Tout est cliché dans ce film, avatar du road-movie étasunien doublé du buddy-movie hollywoodien, avec d’un côté Sally et Leila, de l’autre Gerick, le vieux renard du FBI et Sterling (Cameron Monaghan), le jeune agent ambitieux, blanc-bec qui ne connaît rien au terrain. À ceci s’ajoute un personnage ambigu, le frère de Sally (Frank Grillo) qui, au contraire de Sally n’a pas d’accent francophone, mais est censé être québécois d’origine, se voit affublé d’une vita encore plus rocambolesque que celle sa sœur, avec l’idée brillante qu’il habite depuis l’enfance aux États-Unis, alors que Sally était restée au Canada.
Bref, admettons, Anna Gutto a son rêve cinématographique étasunien et l’assouvit avec des stars, des grands paysages, un déroulé grand public, sans oublier la musique de service lancinante et languissante, ainsi que le rêve de la petite fille censé nous tirer une larmichette : aller voir l’océan, car « l’océan mène partout »…
Oui, mais non. Pas avec ce sujet des plus sordides et importants : le trafic des êtres humains et la prostitution infantile. Que veut nous raconter Anna Gutto ? Un drame familial entre un frère et une sœur, une rencontre entre une petite fille abandonnée et une femme d’âge mûr esseulée, une histoire de chasse policière sur les routes étasuniennes ? On ne sait pas et d’ailleurs cela n’a pas d’importance, ces films, nous les avons déjà vus et, sans commune mesure, mieux faits. En revanche, utiliser le sujet de la pédocriminalité, de la traite humaine, comme faire-valoir à des aspirations hollywoodiennes confine à l’infâme, particulièrement à la lecture du carton de fin qui indique que le film est dédié « aux rescapé.es du trafic sexuel et ceux qui ont le courage de les aider ».

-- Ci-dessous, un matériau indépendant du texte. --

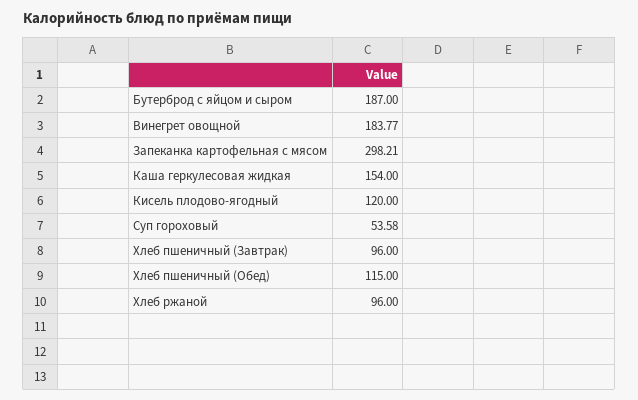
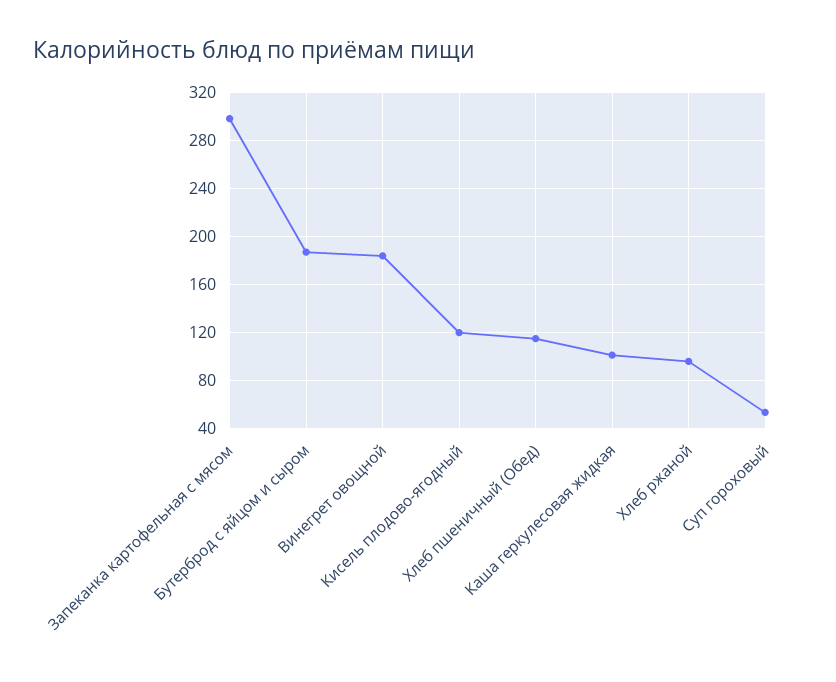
Каша геркулесовая жидкая: 154 -> 100
Хлеб пшеничный (Завтрак): 96 -> none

À cet égard, même si ce film aura plus de difficulté à trouver son chemin vers les salles de cinéma, si l’occasion se présente, regarder Dogborn d’Isabella Carbonell (aussi un premier film) permet d’entrer dans ce monde criminel avec une vision artistique singulière, un point de vue percutant sur le sujet, et des actrices et acteurs qui nous témoignent de l’atrocité du destin de leurs personnages.
D’Anna Gutto; avec Juliette Binoche, Morgan Freeman, Frank Grillo, Hala Finley, Cameron Monaghan, Veronica Ferres, Christiane Seidel ; États-Unis, Allemagne, Suisse ; 2022 ; 115 minutes.